Bis vor etwa zwei Jahren haben wir uns vor allem auf den westeuropäischen Markt und die USA konzentriert. Mittlerweile gehen wir auch darüber hinaus. Wir schauen uns Spielwarenmärkte in Asien an und expandieren in Russland, wo wir allerdings gerade mit der Schwäche des Rubels zu kämpfen haben. Mir ist vor allem wichtig, dass wir gesund wachsen. Über die letzten zehn Jahre haben wir unseren Umsatz von 250 auf 360 Millionen Euro gesteigert.
Welche Erwartungen haben Sie für das bevorstehende Weihnachtsgeschäft?
Ich bin optimistisch. Selbst in der Finanzkrise war der Spielwarenmarkt stabil. Der Handel hat damals aus Vorsicht weniger geordert und war später zum Teil ausverkauft und musste nachbestellen. Ich bin auch überzeugt, dass die Eltern an Weihnachten bei den Kindern zuletzt sparen. Wer will schon gerne in leuchtende Kinderaugen schauen und beschließen, in diesem Jahr weniger Geschenke für die Kleinen unter den Weihnachtsbaum zu legen.
Sie sind nicht angespannt?
Früher war ich nervöser. Die wichtigste Zeit für uns sind nun mal die letzten Wochen vor Weihnachten. Die Kunden schieben ihre Weihnachtseinkäufe bis kurz vor Schluss.
Könnten ein starker Wintereinbruch oder ein Bahnstreik Ihnen einen Strich durch die Rechnung machen?
Klar brauchen wir das alles nicht. Aber Bahnstreiks sind für unsere Logistik nicht das Problem, und ein Wintereinbruch bringt die Kunden erst recht in die Spielwarengeschäfte, da gefühlt Weihnachten vor der Tür steht.
Würde Ihnen ein normales Weihnachtsgeschäft ein gutes Gesamtjahr bescheren?
Ja, wir könnten damit beim Umsatz leicht zulegen und unsere gute Profitabilität einigermaßen halten. Unsere Rendite lag nach Steuern zuletzt leicht unter dem zweistelligen Bereich. Das ist für jemanden, der in Europa produziert, ein sehr vernünftiges Ergebnis.

Persönlich
Karsten Schmidt, Jahrgang 1956, ist in Potsdam geboren, aber schon als Einjähriger mit seinen Eltern aus der DDR nach München geflohen, wo er sein Abitur machte und anschließend BWL in Rosenheim studierte. Schmidtist Vater von zwei Söhnen.

 

Karriere
Der Ravensburger-Chef hat mehr als 30 Jahre Erfahrung mit Markenartikeln.
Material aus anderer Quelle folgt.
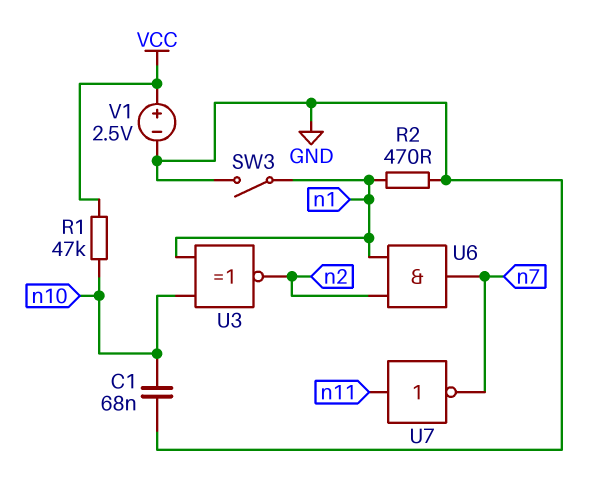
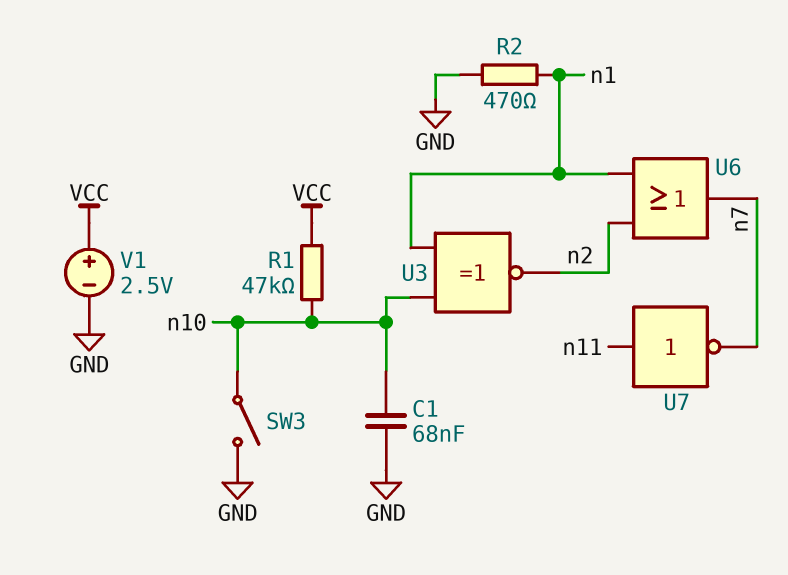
SW3: switch (GND, n1) -> switch (GND, n10)
U6: AND (in n1, in n2, out n7) -> OR (in n1, in n2, out n7)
Beim US-Konsumgüterhersteller Procter&Gamble war er Produktmanager für Waschmittel und beim Tabakkonzern Philip Morris Deutschland-Geschäftsführer und parallel dazu Sprecher des Deutschen Zigarettenverbandes. 2002 wechselte er in den Vorstand des schwäbischen Familienunternehmens Ravensburger, wo er als Vorstandschef für den größten Geschäftsbereich Spiele, Puzzles, Beschäftigung verantwortlich ist.

Unternehmen
Der 1883 gegründete Spieleverlag machte zuletzt 359 Millionen Euro Umsatz und 33 Millionen Euro Gewinn. Damit ist Ravensburger der drittgrößte deutsche Spielzeughersteller nach Playmobil und Simba Dickie. Rund 1000 der 1700 Beschäftigten arbeiten am Bodensee.